Beverly Hills Intermediate School has been designated a Texas "Schools to Watch" campus by the National Forum to Accelerate Middle-Grades Reform for academic excellence, developmental responsiveness and social equability.
Beverly Hills Intermediate Named Texas 'School to Watch'
Beverly Hills Intermediate is among only 12 exemplary middle schools in Texas to be named “Schools to Watch” by the National Forum to Accelerate Middle-Grades Reform.
The Schools to Watch program recognizes high-performing middle schools that are academically excellent, developmentally responsive and socially equitable. Stacy Barber, Beverly Hills Intermediate principal, said the school accomplished this level of performance by establishing norms, structures and organizational arrangements that have helped the school achieve excellence.

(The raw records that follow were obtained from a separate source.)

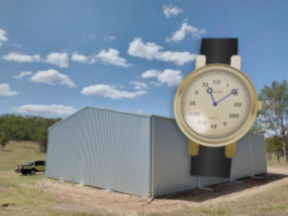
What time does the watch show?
11:09
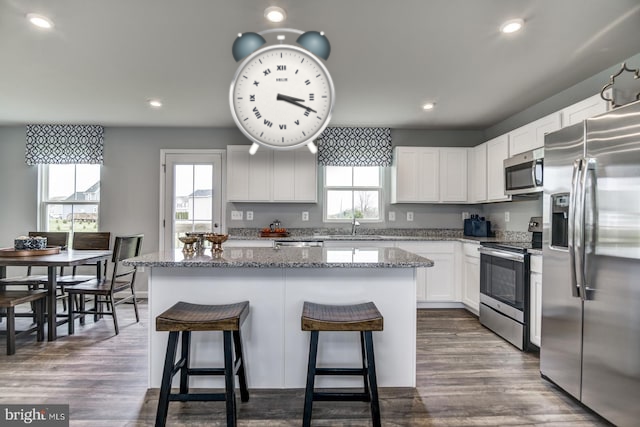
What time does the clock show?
3:19
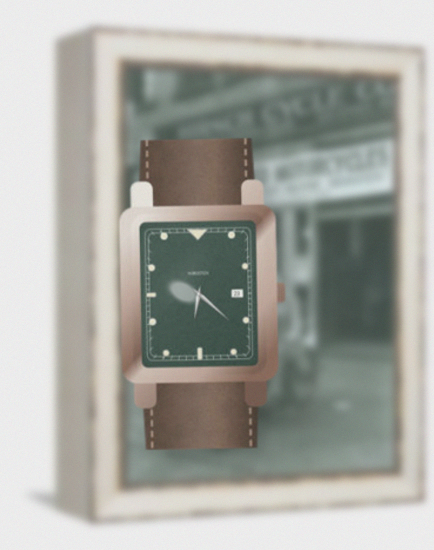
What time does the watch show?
6:22
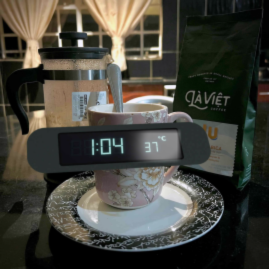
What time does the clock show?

“We are truly honored to have received this recognition,” Barber said. “Our students, staff and community worked together to make this amazing accomplishment possible. We owe so much gratitude to the strong leadership of the four principals before me who set up the structure, traditions and standards that are still in place today. I am just so lucky to follow in their footsteps and continue those traditions.”

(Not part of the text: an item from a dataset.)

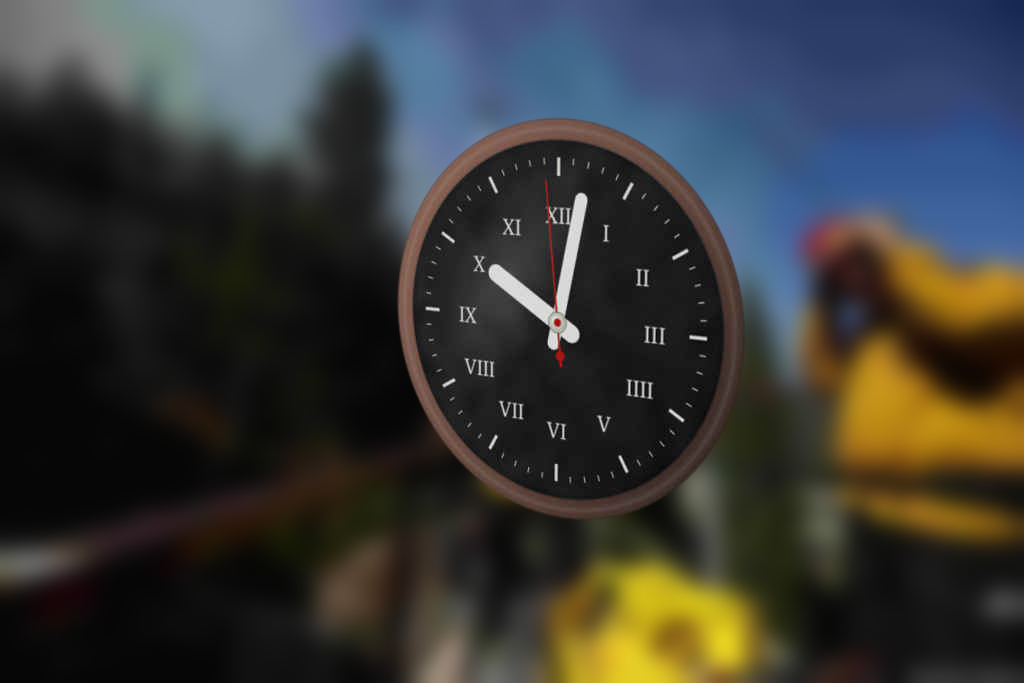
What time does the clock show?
10:01:59
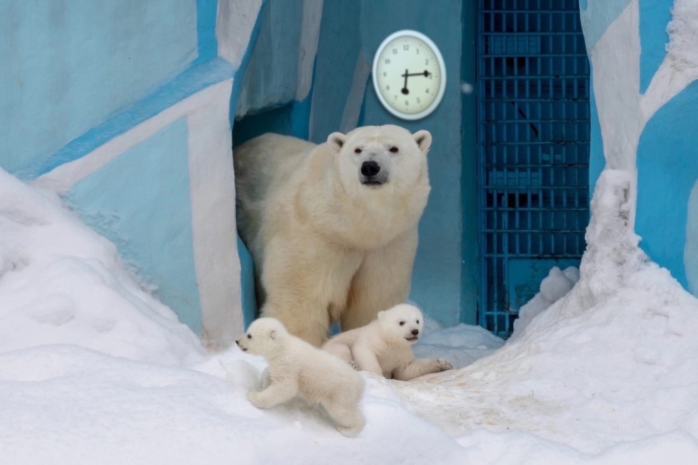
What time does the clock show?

Beverly Hills Intermediate was selected for the designation for demonstrating a clear focus on academic growth and achievement, collaborating with community members and including them in the decision-making process, and providing students with quality teachers, leaders and resources that support students’ learning and growth.
Selection is based on a written application that required schools to demonstrate how they met evaluation criteria. The criterion was divided into four domains established by the National Forum including: academic excellence, developmental responsiveness, social equity and organizational support and processes.

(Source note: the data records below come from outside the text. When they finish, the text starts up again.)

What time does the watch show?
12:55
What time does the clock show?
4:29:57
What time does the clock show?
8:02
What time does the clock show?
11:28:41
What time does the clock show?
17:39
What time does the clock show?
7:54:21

Students, staff and administrators filled the entire gym and celebrated the big announcement with a pep rally. A thunderous applause erupted as Thad Spears, president of the Texas Middle School Association, explained to an enthusiastic crowd that Beverly Hills would be joining only 29 high performing middle schools in the state and several others across the nation selected for the prestigious designation.
“In visiting with administrators from the school and central office, it’s good to see practices in place that have been in place for a long time here,” Spears said. “In the late ‘90s and early 2000s, this was a mentor campus and the procedures that were in place back then continue to be a tradition now. Something that stood out for me about Beverly Hills is students are encouraged to say the U.S. and Texas pledges. There are not a lot of schools that do that, but these traditions have a lasting impact on adolescents and mold them into model citizens.”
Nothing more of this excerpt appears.